HOW TO COMPLETE THIS TASK:
Every line below between the one holding "cells of thyroid" and the one holding "of adipocytes in", inclusive, should be copied exactly, and no other line.

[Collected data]
----------------------------------------

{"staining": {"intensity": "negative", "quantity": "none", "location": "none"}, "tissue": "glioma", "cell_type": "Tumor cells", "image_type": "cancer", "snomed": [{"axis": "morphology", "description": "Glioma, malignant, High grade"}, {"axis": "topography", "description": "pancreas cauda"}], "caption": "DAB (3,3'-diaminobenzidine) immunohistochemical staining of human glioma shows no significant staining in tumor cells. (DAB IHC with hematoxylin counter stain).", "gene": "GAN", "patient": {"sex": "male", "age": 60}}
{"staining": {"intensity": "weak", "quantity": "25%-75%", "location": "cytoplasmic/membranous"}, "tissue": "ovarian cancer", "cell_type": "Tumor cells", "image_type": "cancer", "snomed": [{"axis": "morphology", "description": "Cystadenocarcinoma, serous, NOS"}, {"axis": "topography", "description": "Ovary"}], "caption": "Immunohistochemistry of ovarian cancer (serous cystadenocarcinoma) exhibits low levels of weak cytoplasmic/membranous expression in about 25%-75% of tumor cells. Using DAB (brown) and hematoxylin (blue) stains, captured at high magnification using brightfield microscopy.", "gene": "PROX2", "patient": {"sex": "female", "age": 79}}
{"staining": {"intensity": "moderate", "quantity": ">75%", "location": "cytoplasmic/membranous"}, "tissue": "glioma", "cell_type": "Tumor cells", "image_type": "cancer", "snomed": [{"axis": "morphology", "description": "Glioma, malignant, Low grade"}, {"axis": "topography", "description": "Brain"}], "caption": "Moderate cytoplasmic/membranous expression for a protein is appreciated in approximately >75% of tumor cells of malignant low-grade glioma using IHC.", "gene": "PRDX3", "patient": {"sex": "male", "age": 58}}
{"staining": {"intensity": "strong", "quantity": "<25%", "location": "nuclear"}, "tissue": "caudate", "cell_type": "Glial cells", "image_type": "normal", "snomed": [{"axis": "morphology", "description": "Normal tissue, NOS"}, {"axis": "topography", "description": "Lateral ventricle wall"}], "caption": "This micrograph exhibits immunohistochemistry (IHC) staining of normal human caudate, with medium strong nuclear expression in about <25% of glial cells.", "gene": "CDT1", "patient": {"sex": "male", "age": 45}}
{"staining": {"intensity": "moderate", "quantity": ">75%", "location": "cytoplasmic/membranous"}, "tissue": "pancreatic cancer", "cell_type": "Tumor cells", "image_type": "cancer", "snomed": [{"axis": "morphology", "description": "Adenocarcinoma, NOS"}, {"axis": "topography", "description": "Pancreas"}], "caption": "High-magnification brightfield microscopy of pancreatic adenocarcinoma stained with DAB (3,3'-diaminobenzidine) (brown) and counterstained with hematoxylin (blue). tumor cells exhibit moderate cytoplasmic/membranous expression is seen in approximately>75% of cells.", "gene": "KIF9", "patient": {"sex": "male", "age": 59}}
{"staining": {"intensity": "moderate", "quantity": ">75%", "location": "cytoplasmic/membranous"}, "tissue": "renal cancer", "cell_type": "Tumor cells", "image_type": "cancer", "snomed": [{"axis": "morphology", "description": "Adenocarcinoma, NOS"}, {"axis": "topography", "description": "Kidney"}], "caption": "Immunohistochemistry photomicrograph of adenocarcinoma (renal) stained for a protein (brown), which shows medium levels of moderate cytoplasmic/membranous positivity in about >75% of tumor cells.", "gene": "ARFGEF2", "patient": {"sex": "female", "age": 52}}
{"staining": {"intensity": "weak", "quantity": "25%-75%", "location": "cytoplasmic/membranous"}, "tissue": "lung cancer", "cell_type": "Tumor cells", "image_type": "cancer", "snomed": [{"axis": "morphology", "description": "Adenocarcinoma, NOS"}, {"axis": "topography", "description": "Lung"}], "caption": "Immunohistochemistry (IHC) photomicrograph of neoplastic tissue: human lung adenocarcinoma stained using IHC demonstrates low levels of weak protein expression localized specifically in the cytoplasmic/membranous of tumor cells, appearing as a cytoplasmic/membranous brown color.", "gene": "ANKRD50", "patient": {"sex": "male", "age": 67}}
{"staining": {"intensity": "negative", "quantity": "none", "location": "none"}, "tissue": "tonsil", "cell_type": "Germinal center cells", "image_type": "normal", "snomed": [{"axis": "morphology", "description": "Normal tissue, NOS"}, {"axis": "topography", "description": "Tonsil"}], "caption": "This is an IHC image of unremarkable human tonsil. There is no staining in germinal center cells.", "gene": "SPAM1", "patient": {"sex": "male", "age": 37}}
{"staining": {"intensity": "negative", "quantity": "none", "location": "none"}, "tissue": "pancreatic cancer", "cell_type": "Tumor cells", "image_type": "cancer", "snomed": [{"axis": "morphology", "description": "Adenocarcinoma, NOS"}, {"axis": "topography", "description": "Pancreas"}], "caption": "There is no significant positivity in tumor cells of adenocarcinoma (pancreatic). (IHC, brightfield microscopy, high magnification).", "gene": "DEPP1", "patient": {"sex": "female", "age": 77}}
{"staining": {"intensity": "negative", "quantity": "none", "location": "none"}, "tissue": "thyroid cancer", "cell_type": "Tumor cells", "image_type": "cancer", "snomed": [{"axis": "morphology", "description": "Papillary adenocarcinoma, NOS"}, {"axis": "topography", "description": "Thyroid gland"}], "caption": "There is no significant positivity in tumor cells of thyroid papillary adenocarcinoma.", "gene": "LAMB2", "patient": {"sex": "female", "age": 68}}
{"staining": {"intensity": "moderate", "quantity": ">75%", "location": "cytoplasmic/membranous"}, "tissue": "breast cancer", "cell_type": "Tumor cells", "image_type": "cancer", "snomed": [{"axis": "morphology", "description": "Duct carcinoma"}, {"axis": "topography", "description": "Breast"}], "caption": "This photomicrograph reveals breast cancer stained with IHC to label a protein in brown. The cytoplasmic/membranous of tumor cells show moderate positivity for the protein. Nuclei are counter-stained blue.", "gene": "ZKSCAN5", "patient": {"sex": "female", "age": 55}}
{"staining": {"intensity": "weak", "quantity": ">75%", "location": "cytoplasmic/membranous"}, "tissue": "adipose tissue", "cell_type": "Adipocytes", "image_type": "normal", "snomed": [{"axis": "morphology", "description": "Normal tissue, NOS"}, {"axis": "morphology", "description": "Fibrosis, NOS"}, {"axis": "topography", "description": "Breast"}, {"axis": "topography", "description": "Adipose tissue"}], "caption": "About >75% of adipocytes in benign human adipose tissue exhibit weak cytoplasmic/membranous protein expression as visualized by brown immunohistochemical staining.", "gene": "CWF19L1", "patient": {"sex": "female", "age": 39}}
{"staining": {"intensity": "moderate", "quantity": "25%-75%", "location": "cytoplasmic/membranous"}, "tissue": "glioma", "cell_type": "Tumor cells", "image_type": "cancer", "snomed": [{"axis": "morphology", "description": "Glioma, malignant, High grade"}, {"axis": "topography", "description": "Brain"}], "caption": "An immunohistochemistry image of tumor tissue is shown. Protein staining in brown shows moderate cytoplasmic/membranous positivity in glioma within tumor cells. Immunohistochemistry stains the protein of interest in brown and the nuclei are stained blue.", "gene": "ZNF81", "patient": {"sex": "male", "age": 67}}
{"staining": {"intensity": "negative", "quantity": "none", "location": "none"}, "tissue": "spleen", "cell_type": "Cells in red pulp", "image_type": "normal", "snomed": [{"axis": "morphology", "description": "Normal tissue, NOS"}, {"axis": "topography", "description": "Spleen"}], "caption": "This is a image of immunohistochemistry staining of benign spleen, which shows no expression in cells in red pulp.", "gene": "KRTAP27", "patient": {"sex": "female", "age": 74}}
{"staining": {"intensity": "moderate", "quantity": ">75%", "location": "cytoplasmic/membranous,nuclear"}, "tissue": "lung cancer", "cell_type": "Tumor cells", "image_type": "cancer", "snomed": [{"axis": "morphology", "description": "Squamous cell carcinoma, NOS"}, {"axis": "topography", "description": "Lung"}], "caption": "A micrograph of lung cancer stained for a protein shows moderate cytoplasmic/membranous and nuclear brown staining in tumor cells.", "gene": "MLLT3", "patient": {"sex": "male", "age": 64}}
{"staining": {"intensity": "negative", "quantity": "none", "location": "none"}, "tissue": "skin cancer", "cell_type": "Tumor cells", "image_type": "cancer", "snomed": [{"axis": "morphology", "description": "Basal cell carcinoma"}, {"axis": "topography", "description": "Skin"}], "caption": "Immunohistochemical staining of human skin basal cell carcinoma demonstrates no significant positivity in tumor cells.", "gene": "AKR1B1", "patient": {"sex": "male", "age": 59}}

----------------------------------------

RESULT OF THE TASK:
{"staining": {"intensity": "negative", "quantity": "none", "location": "none"}, "tissue": "thyroid cancer", "cell_type": "Tumor cells", "image_type": "cancer", "snomed": [{"axis": "morphology", "description": "Papillary adenocarcinoma, NOS"}, {"axis": "topography", "description": "Thyroid gland"}], "caption": "There is no significant positivity in tumor cells of thyroid papillary adenocarcinoma.", "gene": "LAMB2", "patient": {"sex": "female", "age": 68}}
{"staining": {"intensity": "moderate", "quantity": ">75%", "location": "cytoplasmic/membranous"}, "tissue": "breast cancer", "cell_type": "Tumor cells", "image_type": "cancer", "snomed": [{"axis": "morphology", "description": "Duct carcinoma"}, {"axis": "topography", "description": "Breast"}], "caption": "This photomicrograph reveals breast cancer stained with IHC to label a protein in brown. The cytoplasmic/membranous of tumor cells show moderate positivity for the protein. Nuclei are counter-stained blue.", "gene": "ZKSCAN5", "patient": {"sex": "female", "age": 55}}
{"staining": {"intensity": "weak", "quantity": ">75%", "location": "cytoplasmic/membranous"}, "tissue": "adipose tissue", "cell_type": "Adipocytes", "image_type": "normal", "snomed": [{"axis": "morphology", "description": "Normal tissue, NOS"}, {"axis": "morphology", "description": "Fibrosis, NOS"}, {"axis": "topography", "description": "Breast"}, {"axis": "topography", "description": "Adipose tissue"}], "caption": "About >75% of adipocytes in benign human adipose tissue exhibit weak cytoplasmic/membranous protein expression as visualized by brown immunohistochemical staining.", "gene": "CWF19L1", "patient": {"sex": "female", "age": 39}}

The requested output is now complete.